Replacing Removed Whitespace to Restore Words From a Dictionary

Written by Ben Wendt

Consider a spell checker program: a user is entering input, and for whatever reason they miss some white space while entering input, so that something like The Sun Also Rises is entered as The Sun AlsoRises.

AlsoRises is not an English word, but obviously both Also and Rises are. Finding words within this string can be done using the following algorithm:

  1. Choose a list of words to search for. This could be the whole English dictionary, or anything, really.
  2. Sort these words in descending order of word length.
  3. Look for each word and skip to the next unassigned slot when you find a match.
  4. Any non-matching characters should be kept.

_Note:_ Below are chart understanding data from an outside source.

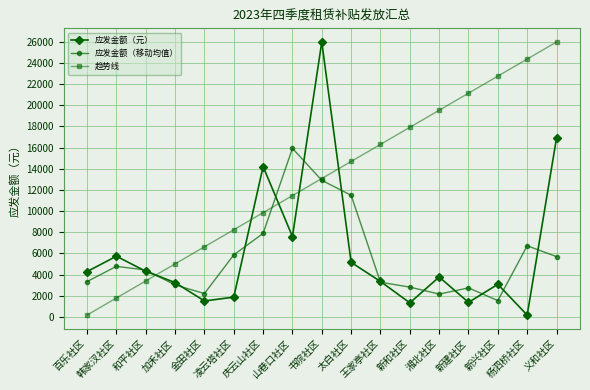

How many values in the 应发金额（移动均值） series are below 4425?

8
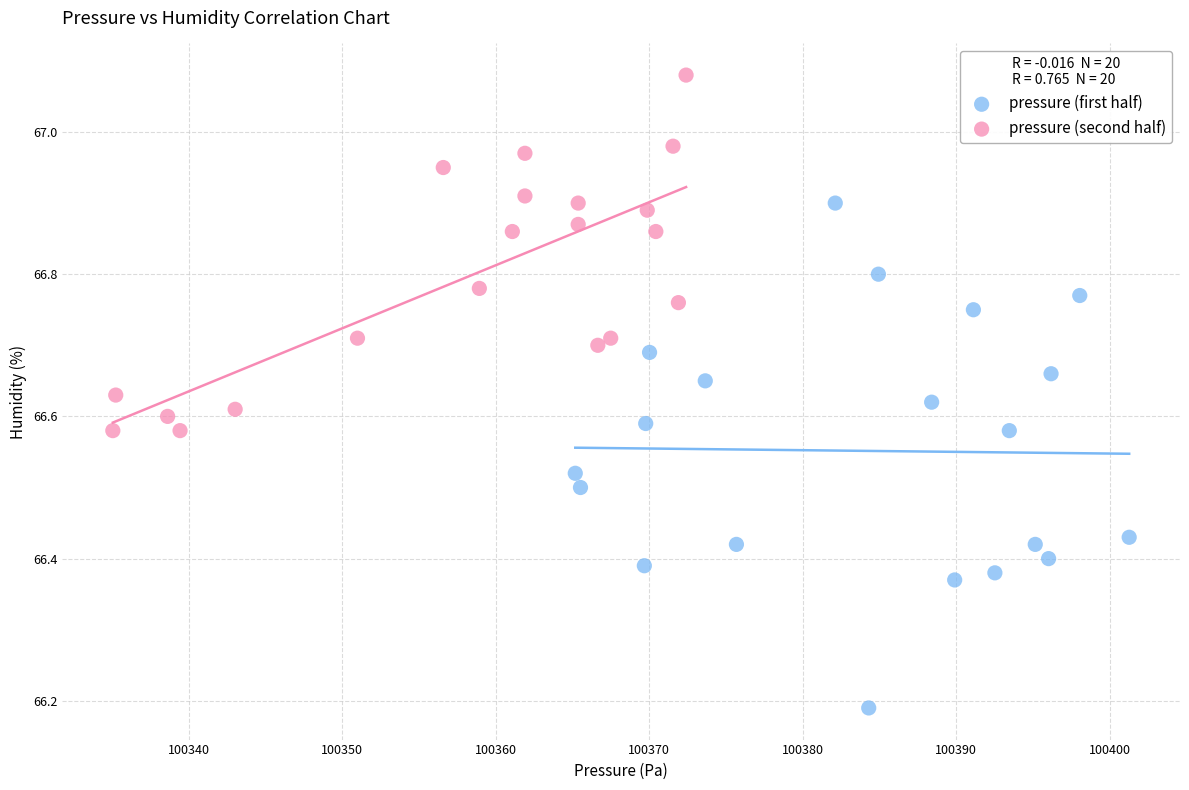

Which series contains the lowest Y value?

pressure (first half)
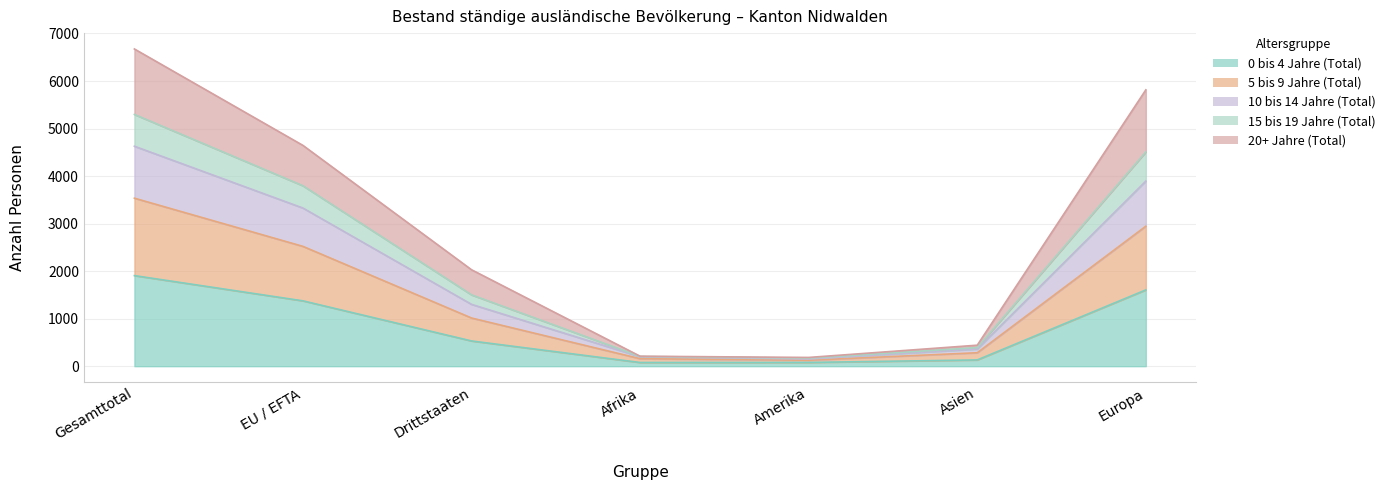

Rank the categories by 5 bis 9 Jahre (Total) value from lowest to highest.

Amerika, Afrika, Asien, Drittstaaten, EU / EFTA, Europa, Gesamttotal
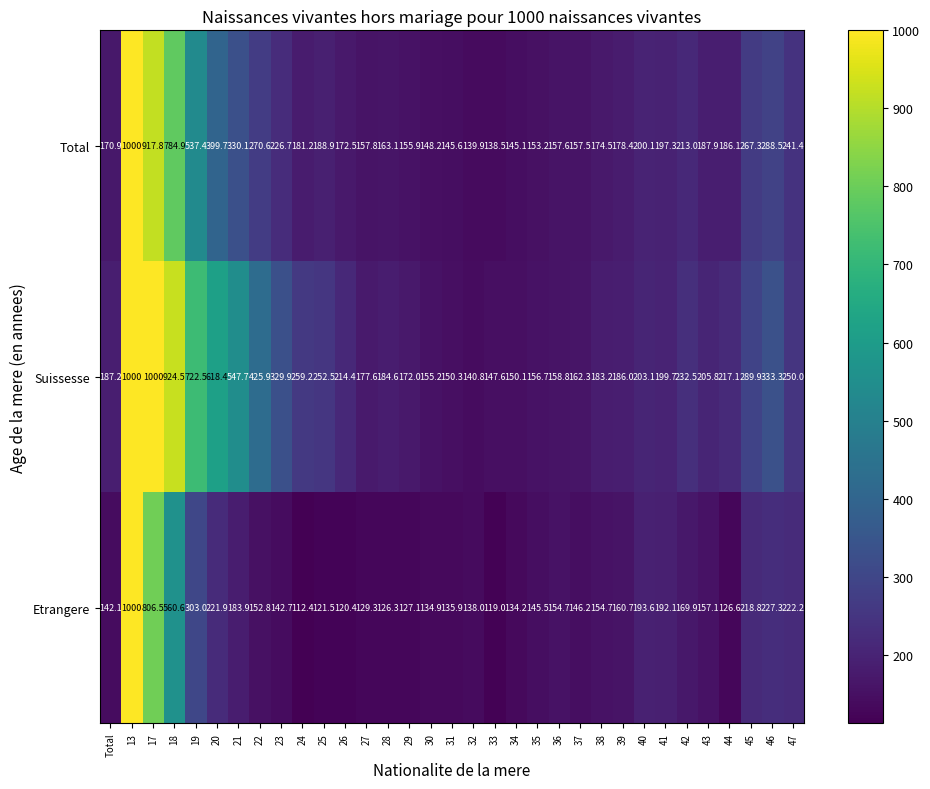

Between 25 and 27, which series saw the biggest shift?

Suissesse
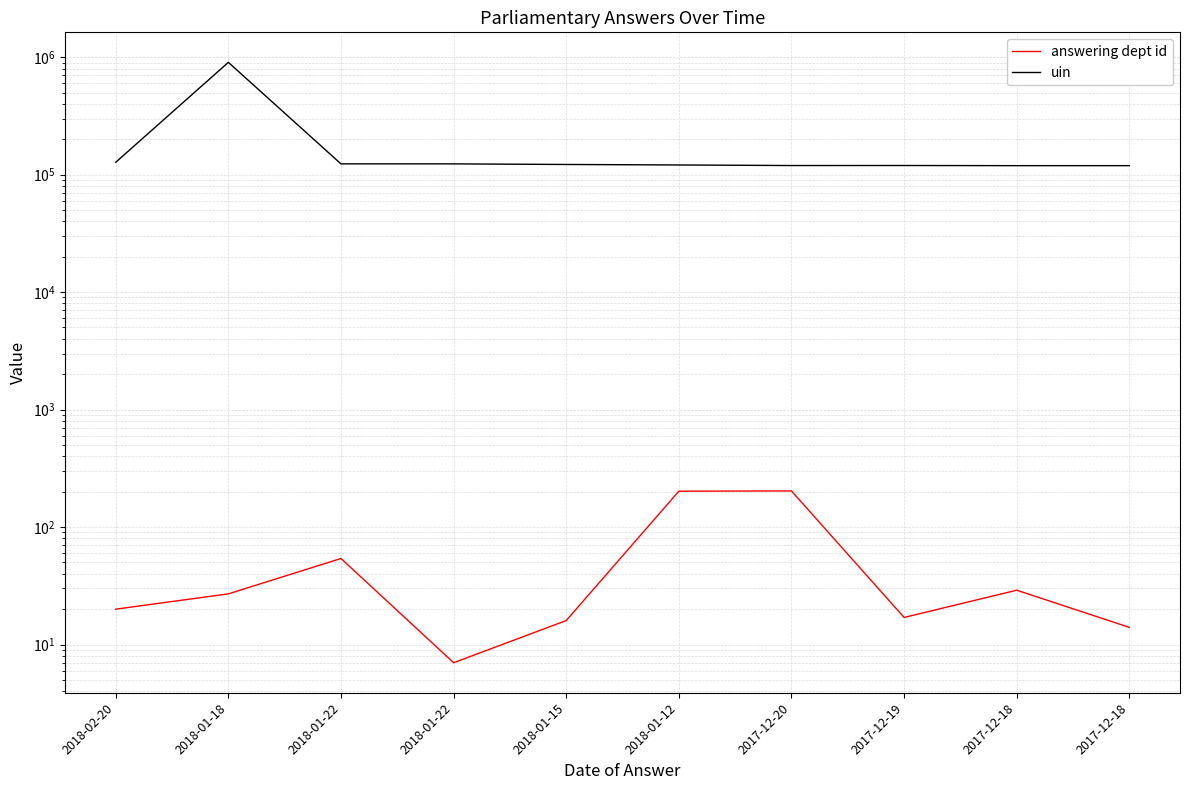

Which series changed the most between 2018-01-18 and 2018-01-12?

uin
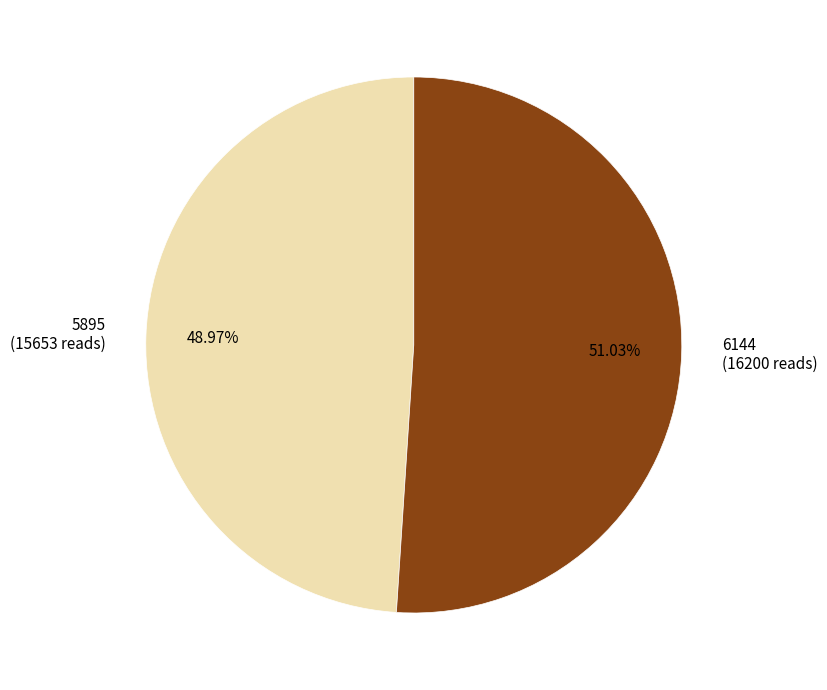

Combined, what portion of the pie is 5895 and 6144?

100.0%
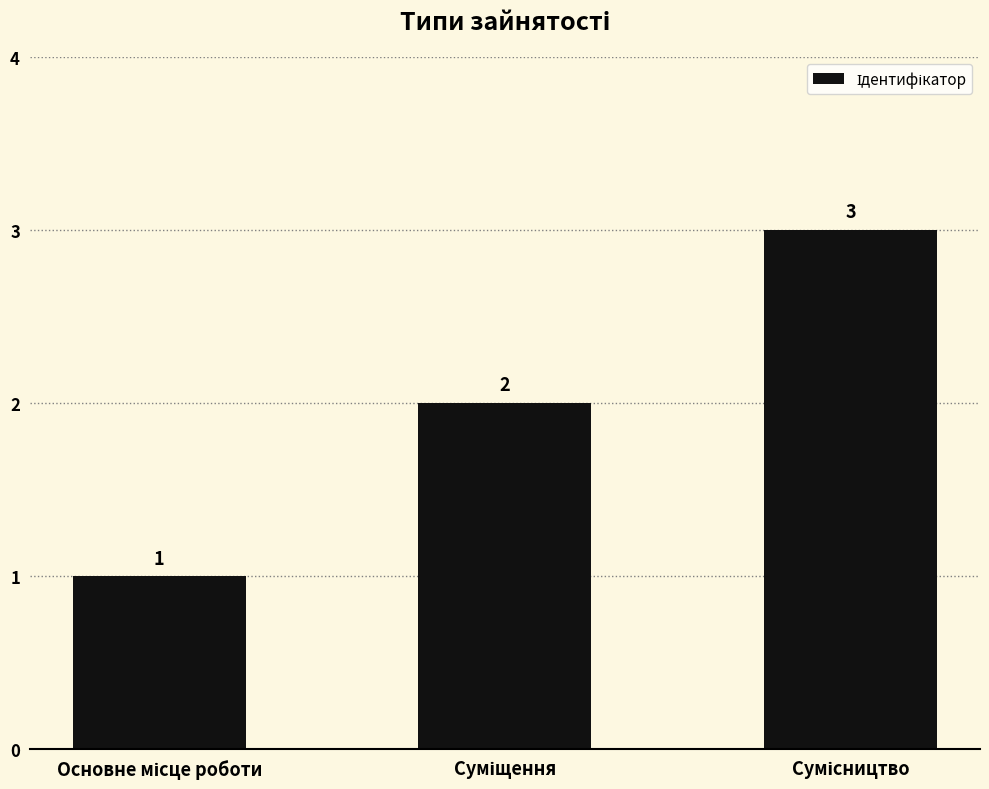

What is the value of the 3rd bar from the left?

3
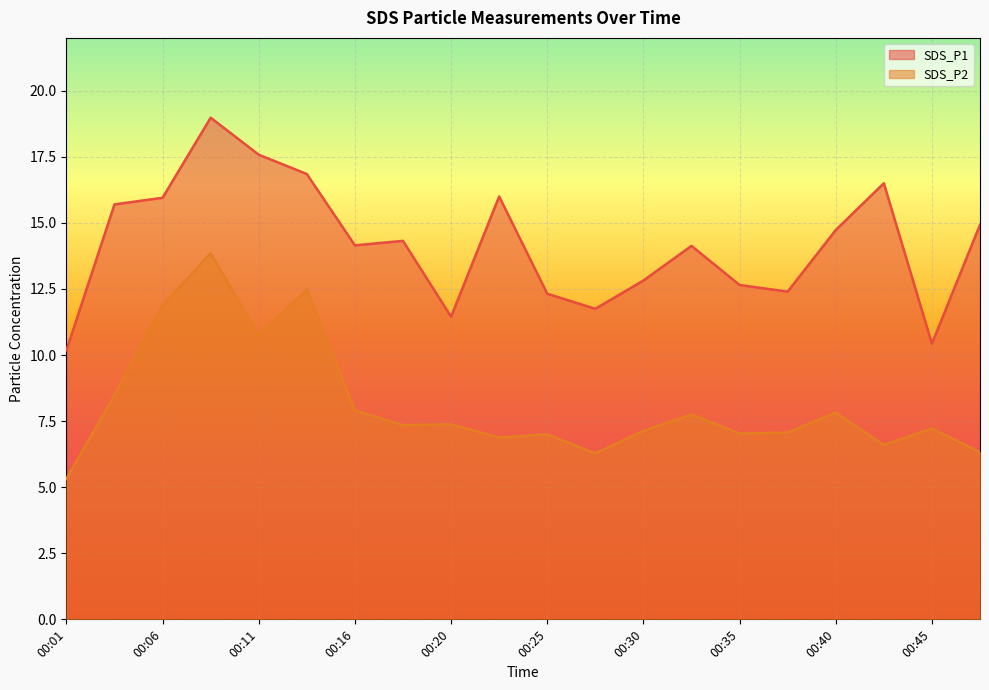

How many lines are shown in the chart?

2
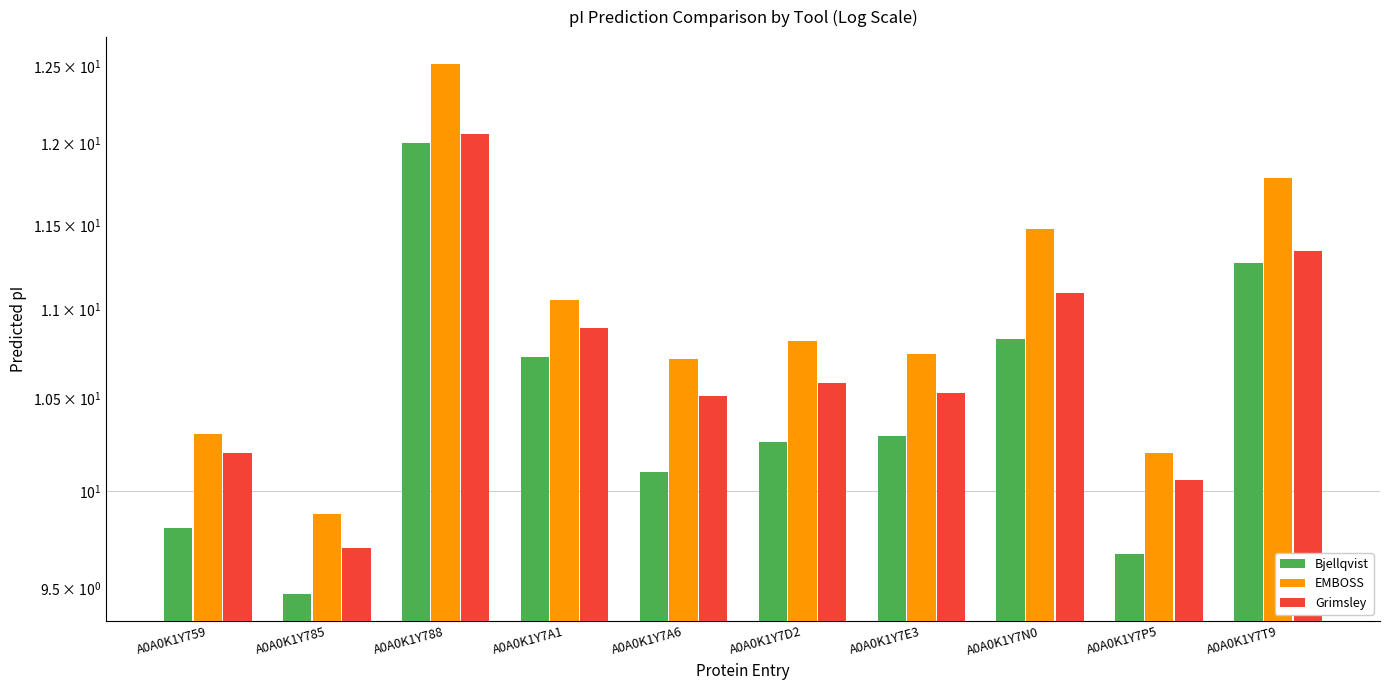

How many values in the Grimsley series are below 10?

1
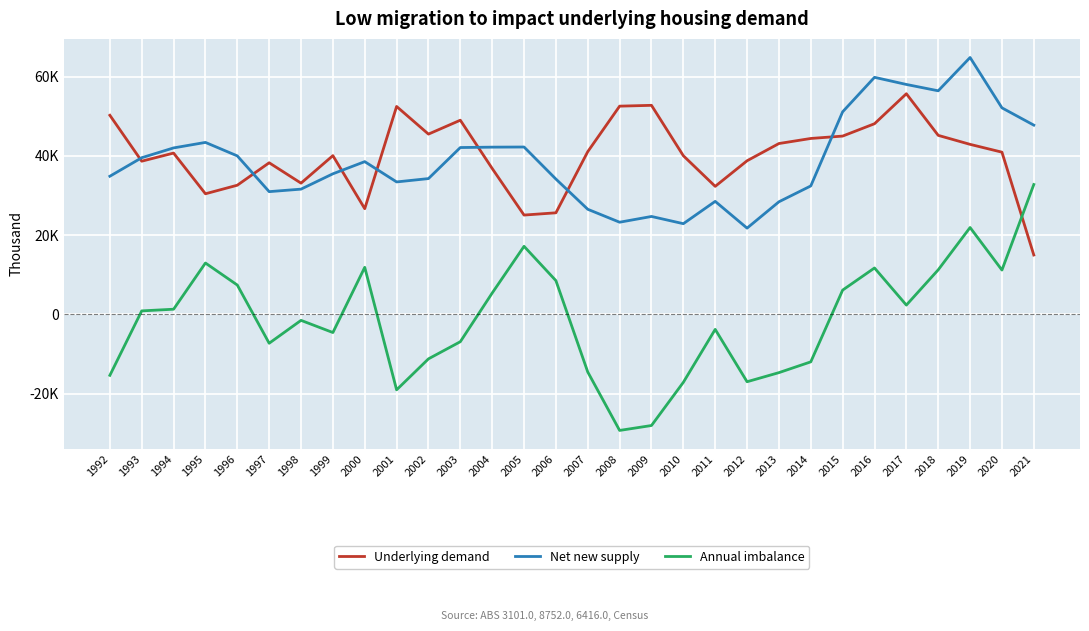

What is the difference between the second highest and minimum values in the Underlying demand series?

37757.4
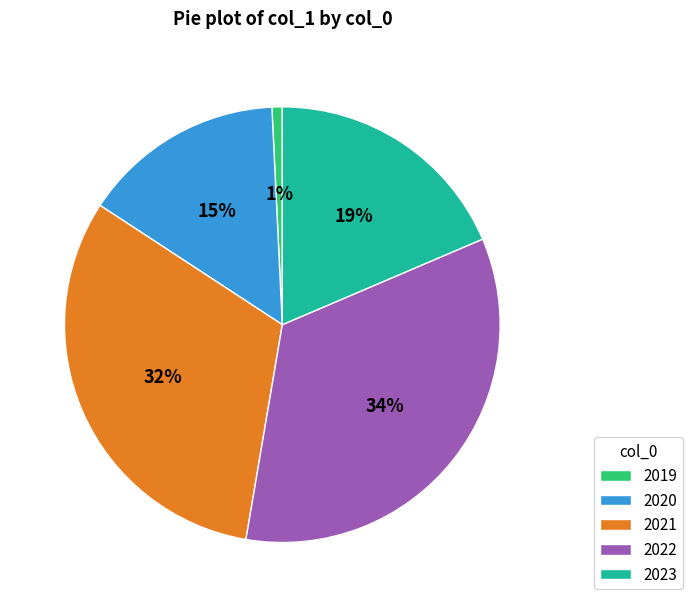

Count the number of slices in the pie.

5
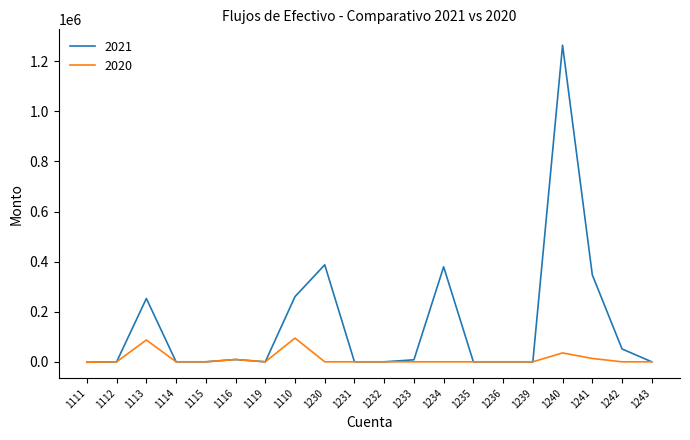

At which label is 2020 closest to 46455?

1240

Here is an implementation of this algorithm. Ideally this would remember the disregarded tokens and wouldn’t lowercase everything, but as a proof of concept that is not necessary:

class Demungler {

  private $parts = array();
  private $shortest_word_length = 0;

  public function getDemungledString($string, $separator = ' ') {
    $string = strtolower($string);
    $parts = array();
    $tokens = token_get_all('<?php ' . $string);
    foreach($tokens as $token) {
      if (isset($token[0]) && $token[0] == 307) {
        $parts[] = $token[1];
      }
    }
    $output = array();


    foreach($parts as $part) {

      $current_partial_word = '';
      $limit = strlen($part) ;- $this->shortest_word_length;
      for($i = 0; $i < $limit; $i++) {
        $add_char = true;
        foreach($this->words as $word) {
          $search_string = substr($part, $i, strlen($word));

          if ($search_string == $word) {

            $i += strlen($word) - 1;
            if ($current_partial_word != '') {
              $output[] = $current_partial_word;
              $current_partial_word = '';
            }
            $output[] = $word;
            $add_char = false;
            break;
          }
        }
        if ($add_char) {
          $current_partial_word .= $part[$i];
        }
      }
      if (!empty($current_partial_word)) {
        $output[] = $current_partial_word;
      }

    }

    return implode($separator, $output);
  }

  public function setDictionary($words) {
    $words = array_map('strtolower', $words);
    usort($words, function ($a, $b) {
      return strlen($a) < strlen($b);
    });
    $this->shortest_word_length = strlen($words[count($words) - 1]);
    $this->words = $words;
  }
}

And here is a test of it:

$d = new Demungler();
$d->setDictionary(
  array('a', 'are', 'fun', 'of', 'is', 'test', 'tests',
  'the', 'this', 'tokens', 'too')
);
$s = $d->getDemungledString('thisburgleisatestess ofthedemungler.;tokensarefuntestsarefuntoo');
echo "$sn";

The output of which is

this burgle is a test ess of the demungler tokens are fun tests are fun too

Note: It’s possible that you could find the wrong words using this algorithm. E.g. given the input “visiteductionalattractions”, the result would be “visited u cat ion al attractions”, instead of the intended “visit educational attractions”. The only way to fix this would be to try a variety of different words, when more than one fits, then complete the algorithm for each possibility, and see which result maximizes the average word length and the number of found words. Even so, you’re left in a best guess situation with many different possibilities.